Asked for its comments, Tesla told the Post on Sunday: “Our launch in Hong Kong in 2010 was one of Tesla’s earliest, and we remain committed to our customers here, affirming that commitment with the opening of our second Service Centre last year.
“We remain hopeful that the government will continue to encourage more electric vehicles on the road and preserve Hong Kong’s lead in clean, sustainable living.”
Separately, a source in the car industry said big manufacturers had urged Chan to remove the full tax waiver for electric cars because they were threatened by their rapid growth in the city, especially of Tesla, which dominated about 90 per cent of the market. BMW, Nissan, Volkswagen and Renault also sell electric cars in the city.
“The sale of Tesla cars in one month was equal to the annual sales figure of some petrol car brands,” the source said. “They all complained that the rapid growth of Tesla these few years had made their lives really difficult.”
It is understood that Chan, who chairs a steering committee on the promotion of electric vehicles (EVs), did not consult EV makers before his budget announcement, in which he also said the full registration tax waiver for other kinds of EVs – such as goods vehicles, buses and motorcycles – would remain.
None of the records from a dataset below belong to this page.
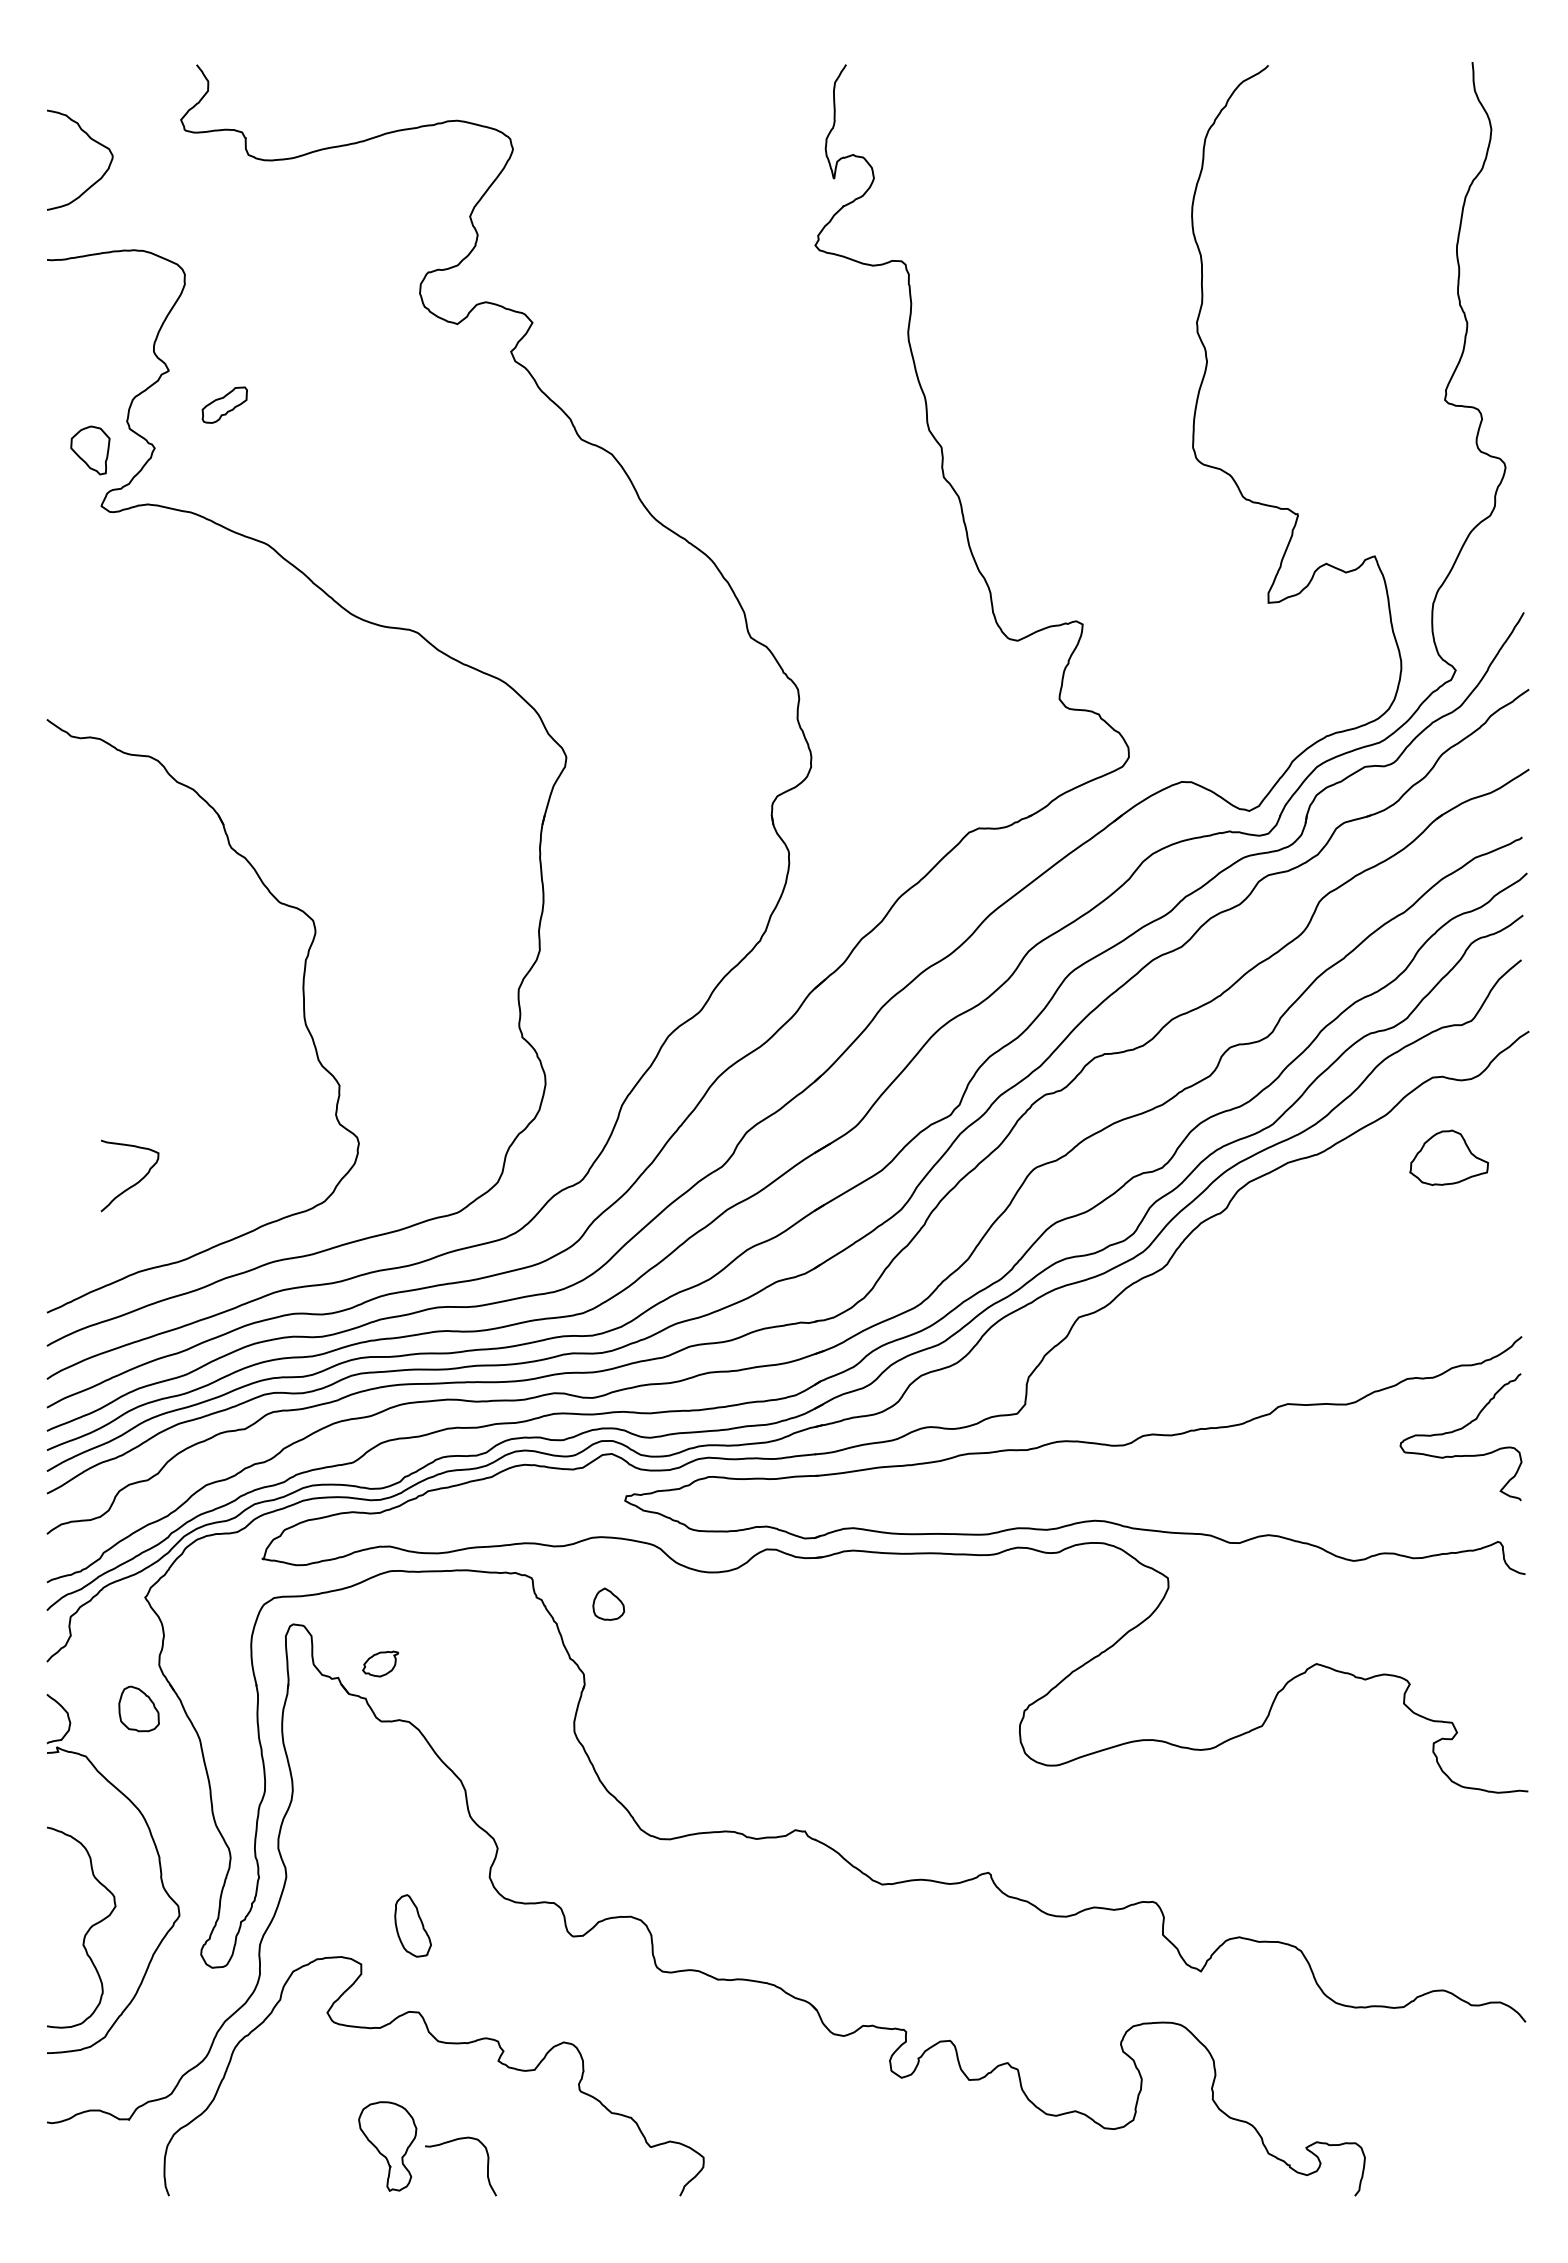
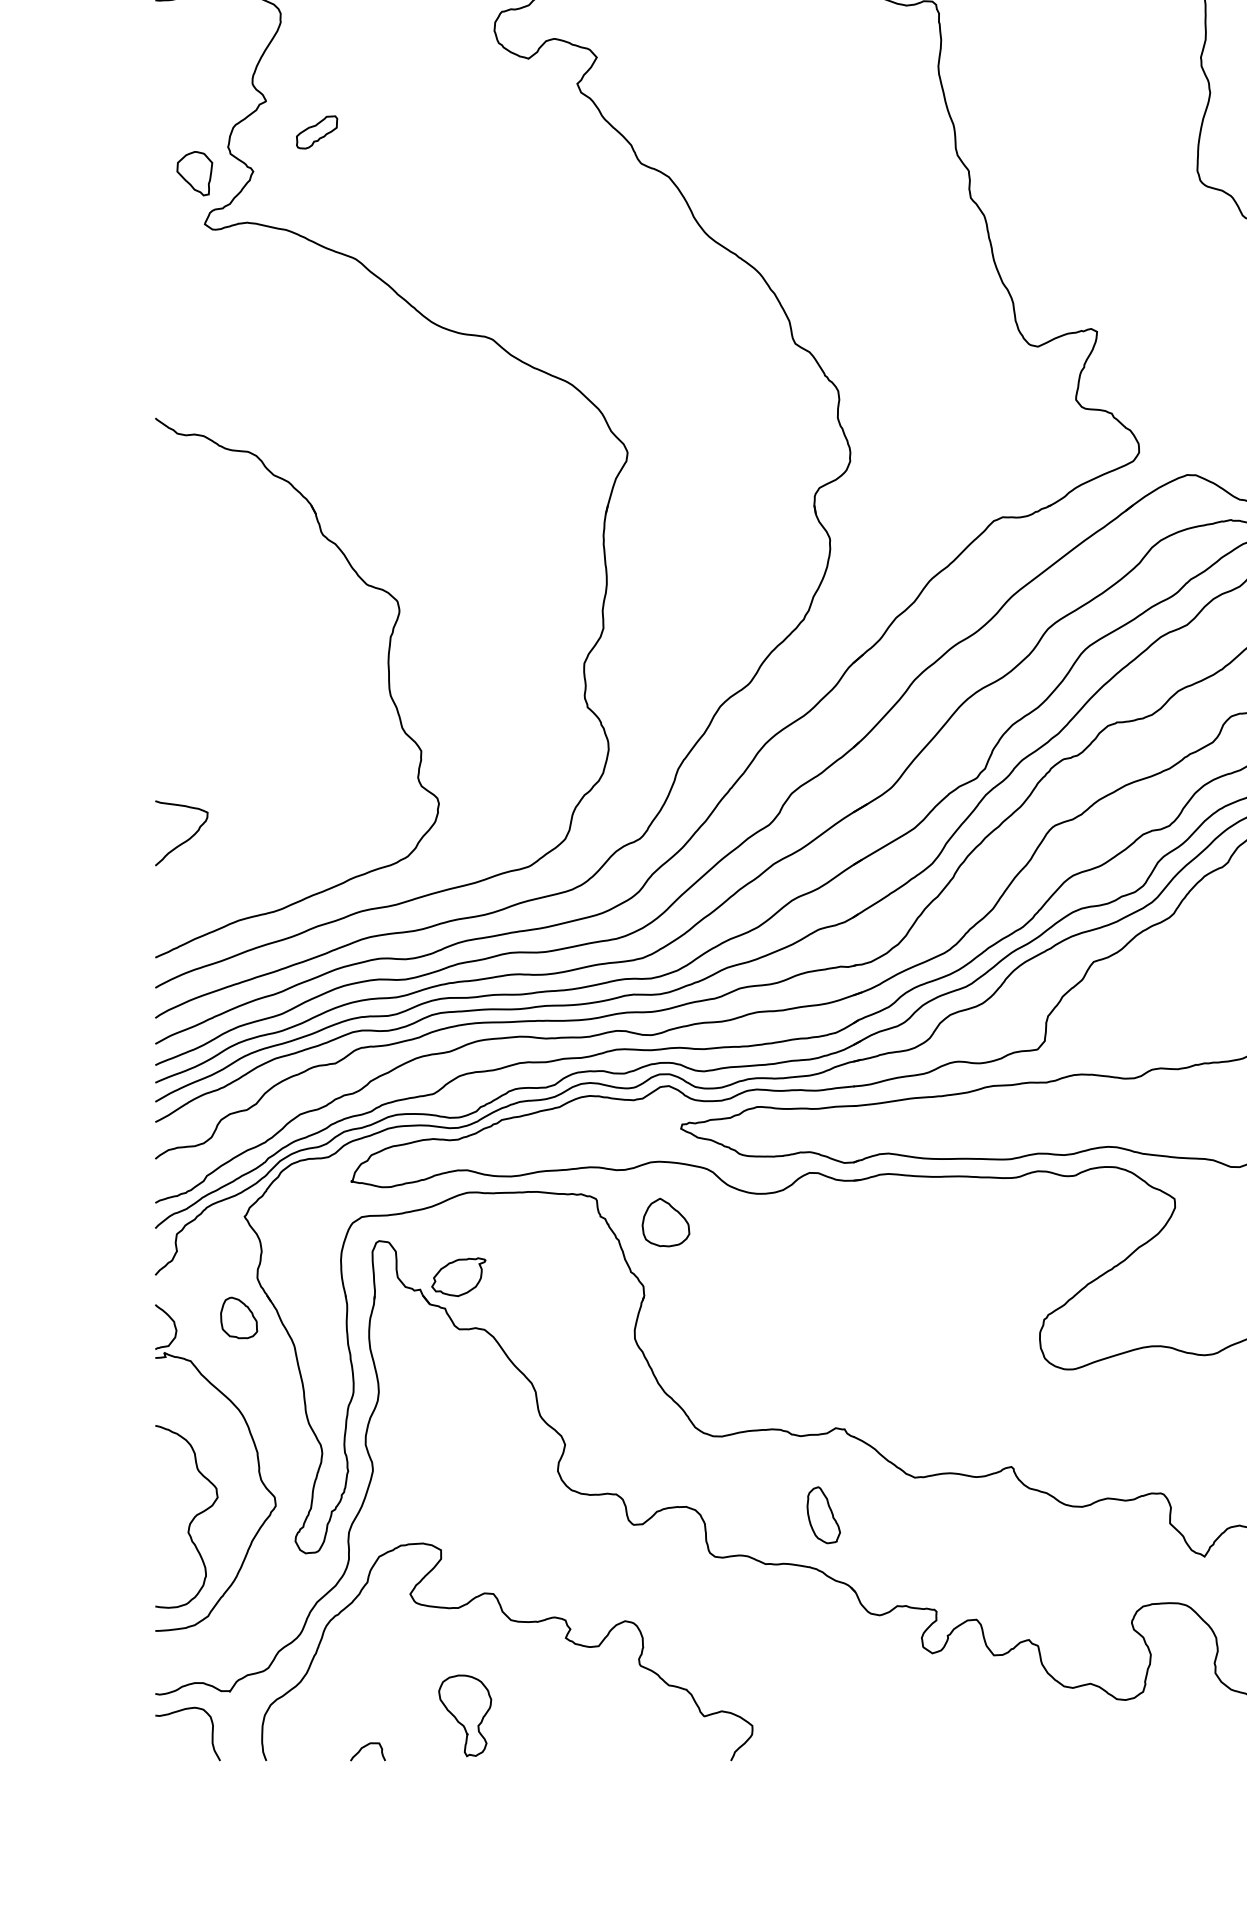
curve: (133, 1184) -> (184, 841), moved
part: (608, 1604) -> (665, 1222), size x1.67
part: (380, 1663) -> (458, 1276), size x1.67
part: (412, 1925) -> (823, 1514), moved
curve: (453, 2141) -> (181, 1711), moved
curve: (277, 2181) -> (364, 1747), added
A government spokesman said that in deciding on tax concessions for EVs last year, the government had considered the narrowing price difference between electric cars and fuel engine models, and “its public transport-oriented policy”.
Electric car owners, as well as getting a tax break, “also enjoy lower annual car licence fees and fuel costs”, the spokesman said.
Electric cars cost between HK$270,000 and HK$1.1 million before tax. A progressive tax is applied on motor vehicle registration, starting at 40 per cent of the first HK$150,000 of the vehicle’s taxable value.
The spokesman added that the government was reviewing the tax concessions for EVs ahead of the budget statement, which is expected to come at the end of the month. It would factor in technological developments, the state of the market and other feedback.
Tara Joseph, president of the American Chamber of Commerce in Hong Kong, said the chamber was “puzzled” by the policy change.
“Chief Executive Carrie Lam has said she wants to attract leading global tech firms to Hong Kong, but green technology companies, like all companies, require policy transparency and assurance,” she said.
Wesley Wan Wai-hei, an EV committee member, said Chan was told that his tax initiative had contradicted efforts to promote the use of EVs, which were less polluting, and that he needed to rectify the situation.
“The steering committee advised him to offer a 50 per cent tax discount to those who want to buy electric cars to replace their fuel cars if they prove they have deregistered their old cars,” he said. “Of course, it’s up to Paul Chan to decide whether to take the committee’s advice.”